> [Records supplied]
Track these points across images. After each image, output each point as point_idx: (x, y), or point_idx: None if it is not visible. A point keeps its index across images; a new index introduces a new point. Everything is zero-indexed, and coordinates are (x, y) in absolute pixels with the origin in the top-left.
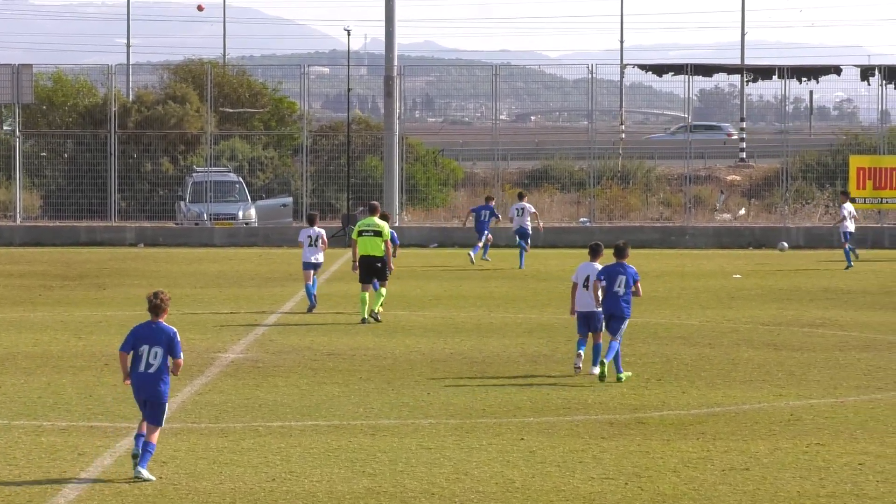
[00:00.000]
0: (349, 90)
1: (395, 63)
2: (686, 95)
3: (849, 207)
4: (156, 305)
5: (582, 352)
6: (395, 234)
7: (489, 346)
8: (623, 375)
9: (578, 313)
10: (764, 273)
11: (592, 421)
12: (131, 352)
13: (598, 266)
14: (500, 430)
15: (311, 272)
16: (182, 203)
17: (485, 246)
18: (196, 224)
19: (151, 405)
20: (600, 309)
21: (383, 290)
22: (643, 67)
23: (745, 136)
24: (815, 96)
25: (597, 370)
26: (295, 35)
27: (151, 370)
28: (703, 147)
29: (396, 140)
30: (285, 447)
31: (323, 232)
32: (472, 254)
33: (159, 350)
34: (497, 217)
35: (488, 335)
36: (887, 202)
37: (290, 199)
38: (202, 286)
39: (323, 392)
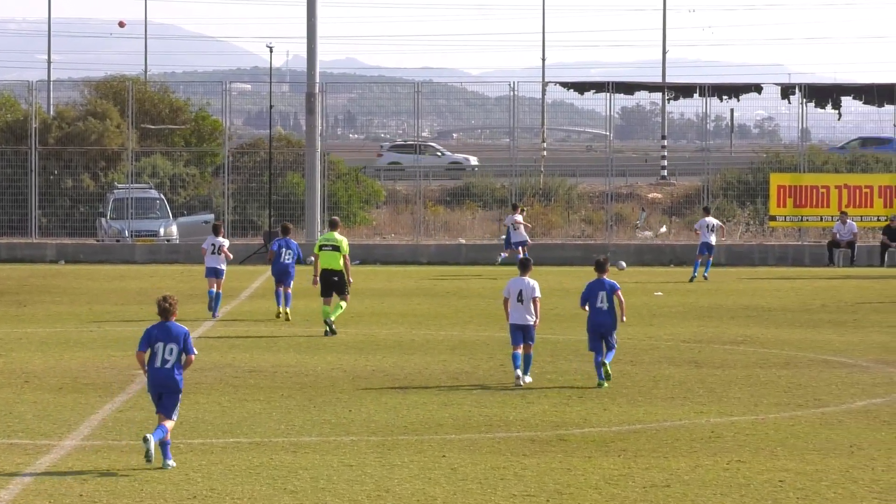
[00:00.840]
0: (271, 107)
1: (317, 80)
2: (608, 113)
3: (707, 221)
4: (165, 308)
5: (520, 366)
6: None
7: (411, 363)
8: (605, 384)
9: (512, 325)
10: (685, 291)
11: (514, 438)
12: (148, 350)
13: (529, 281)
14: (422, 447)
15: (213, 279)
16: (103, 220)
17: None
18: (117, 241)
19: (168, 397)
20: (531, 322)
21: (343, 304)
22: (565, 85)
23: (666, 153)
24: (736, 114)
25: (529, 378)
26: (216, 52)
27: (168, 365)
28: (624, 165)
29: (318, 157)
30: (206, 464)
31: (226, 243)
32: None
33: (174, 347)
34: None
35: (410, 352)
36: (807, 220)
37: (211, 216)
38: (124, 303)
39: (244, 409)
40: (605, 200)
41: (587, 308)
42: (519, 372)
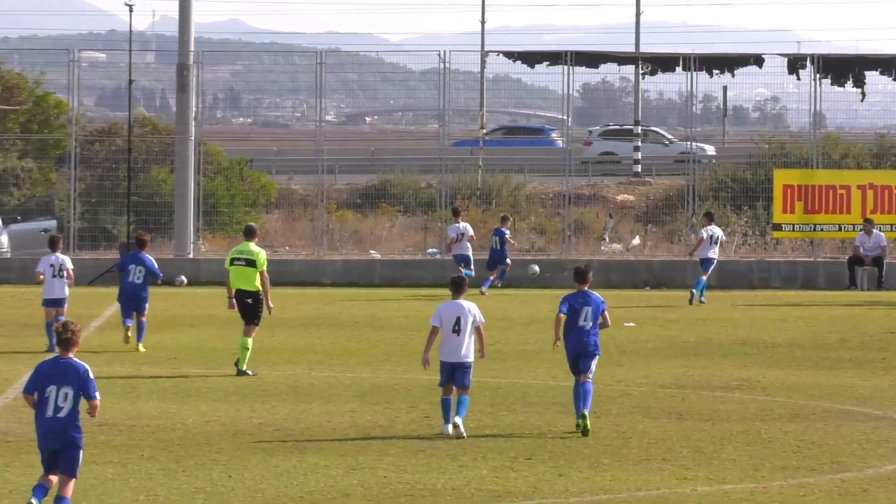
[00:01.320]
0: (131, 82)
1: (192, 48)
2: (565, 92)
3: (712, 230)
4: (65, 339)
5: (450, 416)
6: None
7: (309, 414)
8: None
9: (444, 364)
10: (665, 321)
11: None
12: (35, 393)
13: (467, 305)
14: None
15: (54, 310)
16: None
17: (500, 274)
18: None
19: (65, 454)
20: (468, 360)
21: (248, 341)
22: (510, 55)
23: (640, 144)
24: (730, 94)
25: (459, 423)
26: (62, 11)
27: (61, 414)
28: (587, 158)
29: (192, 147)
30: None
31: (67, 260)
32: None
33: (69, 391)
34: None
35: (308, 400)
36: (821, 229)
37: (53, 223)
38: None
39: (92, 474)
40: (562, 204)
41: (561, 326)
42: (450, 427)
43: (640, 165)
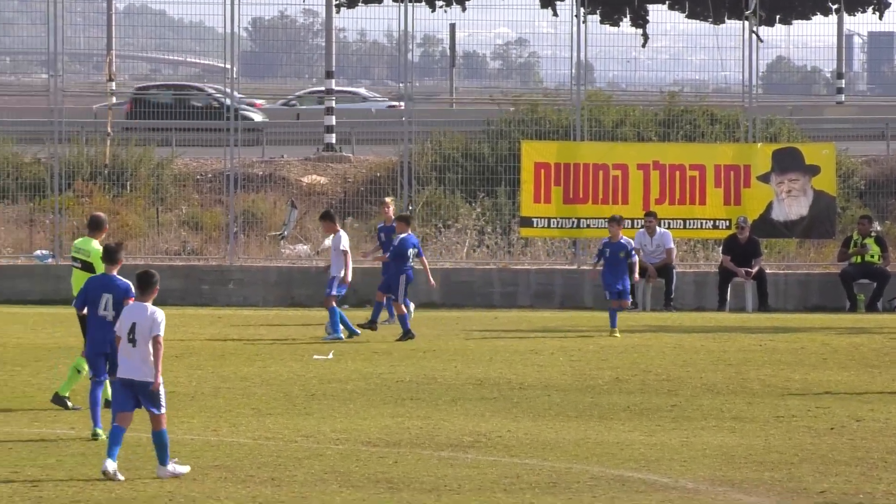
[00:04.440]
0: None
1: None
2: (228, 29)
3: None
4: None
5: (114, 456)
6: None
7: None
8: None
9: (117, 382)
10: (370, 352)
11: None
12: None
13: (151, 309)
14: None
15: None
16: None
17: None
18: None
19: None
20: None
21: (79, 371)
22: None
23: (334, 104)
24: (459, 34)
25: (177, 468)
26: None
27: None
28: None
29: None
30: None
31: None
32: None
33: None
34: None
35: None
36: (589, 226)
37: None
38: None
39: None
40: (225, 187)
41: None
42: (111, 467)
43: (333, 135)
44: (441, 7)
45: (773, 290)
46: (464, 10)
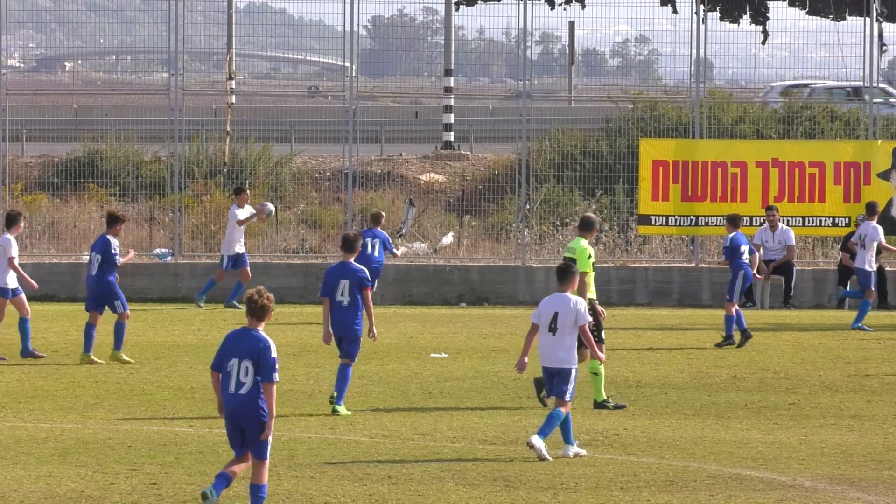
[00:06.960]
0: None
1: None
2: (348, 28)
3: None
4: (260, 307)
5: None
6: None
7: None
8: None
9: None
10: (487, 350)
11: None
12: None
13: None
14: None
15: None
16: None
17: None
18: None
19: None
20: None
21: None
22: None
23: (453, 101)
24: (578, 32)
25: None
26: None
27: (243, 390)
28: (378, 120)
29: None
30: None
31: None
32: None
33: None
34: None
35: None
36: (707, 223)
37: None
38: None
39: None
40: (343, 184)
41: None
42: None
43: (452, 132)
44: (560, 5)
45: (893, 288)
46: (583, 7)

> [Problem description] Everything in the preceding material must be transcribed exactly, except the images.

> [Response to this exercise]
Track these points across images. After each image, output each point as point_idx: (x, y), or point_idx: None if it is not visible. A point keeps its index across images; a new index introduces a new point. Everything is zero-indexed, and coordinates are (x, y) in absolute pixels with the origin in the top-left.
[00:00.000]
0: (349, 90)
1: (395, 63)
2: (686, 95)
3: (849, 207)
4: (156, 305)
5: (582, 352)
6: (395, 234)
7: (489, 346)
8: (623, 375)
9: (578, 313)
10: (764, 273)
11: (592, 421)
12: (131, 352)
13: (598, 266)
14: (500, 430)
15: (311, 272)
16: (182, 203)
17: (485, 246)
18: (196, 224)
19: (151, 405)
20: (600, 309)
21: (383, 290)
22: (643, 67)
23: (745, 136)
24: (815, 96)
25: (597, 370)
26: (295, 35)
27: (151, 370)
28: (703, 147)
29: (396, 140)
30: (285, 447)
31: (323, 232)
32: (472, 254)
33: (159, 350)
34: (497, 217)
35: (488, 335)
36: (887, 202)
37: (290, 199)
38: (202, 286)
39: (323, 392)
[00:00.840]
0: (271, 107)
1: (317, 80)
2: (608, 113)
3: (707, 221)
4: (165, 308)
5: (520, 366)
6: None
7: (411, 363)
8: (605, 384)
9: (512, 325)
10: (685, 291)
11: (514, 438)
12: (148, 350)
13: (529, 281)
14: (422, 447)
15: (213, 279)
16: (103, 220)
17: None
18: (117, 241)
19: (168, 397)
20: (531, 322)
21: (343, 304)
22: (565, 85)
23: (666, 153)
24: (736, 114)
25: (529, 378)
26: (216, 52)
27: (168, 365)
28: (624, 165)
29: (318, 157)
30: (206, 464)
31: (226, 243)
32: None
33: (174, 347)
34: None
35: (410, 352)
36: (807, 220)
37: (211, 216)
38: (124, 303)
39: (244, 409)
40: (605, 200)
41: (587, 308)
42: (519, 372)
[00:01.320]
0: (131, 82)
1: (192, 48)
2: (565, 92)
3: (712, 230)
4: (65, 339)
5: (450, 416)
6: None
7: (309, 414)
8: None
9: (444, 364)
10: (665, 321)
11: None
12: (35, 393)
13: (467, 305)
14: None
15: (54, 310)
16: None
17: (500, 274)
18: None
19: (65, 454)
20: (468, 360)
21: (248, 341)
22: (510, 55)
23: (640, 144)
24: (730, 94)
25: (459, 423)
26: (62, 11)
27: (61, 414)
28: (587, 158)
29: (192, 147)
30: None
31: (67, 260)
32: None
33: (69, 391)
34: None
35: (308, 400)
36: (821, 229)
37: (53, 223)
38: None
39: (92, 474)
40: (562, 204)
41: (561, 326)
42: (450, 427)
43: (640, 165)
[00:04.440]
0: None
1: None
2: (228, 29)
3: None
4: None
5: (114, 456)
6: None
7: None
8: None
9: (117, 382)
10: (370, 352)
11: None
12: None
13: (151, 309)
14: None
15: None
16: None
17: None
18: None
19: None
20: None
21: (79, 371)
22: None
23: (334, 104)
24: (459, 34)
25: (177, 468)
26: None
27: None
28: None
29: None
30: None
31: None
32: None
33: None
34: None
35: None
36: (589, 226)
37: None
38: None
39: None
40: (225, 187)
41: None
42: (111, 467)
43: (333, 135)
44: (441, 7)
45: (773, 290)
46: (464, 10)
[00:06.960]
0: None
1: None
2: (348, 28)
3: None
4: (260, 307)
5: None
6: None
7: None
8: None
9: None
10: (487, 350)
11: None
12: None
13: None
14: None
15: None
16: None
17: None
18: None
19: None
20: None
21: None
22: None
23: (453, 101)
24: (578, 32)
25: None
26: None
27: (243, 390)
28: (378, 120)
29: None
30: None
31: None
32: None
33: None
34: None
35: None
36: (707, 223)
37: None
38: None
39: None
40: (343, 184)
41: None
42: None
43: (452, 132)
44: (560, 5)
45: (893, 288)
46: (583, 7)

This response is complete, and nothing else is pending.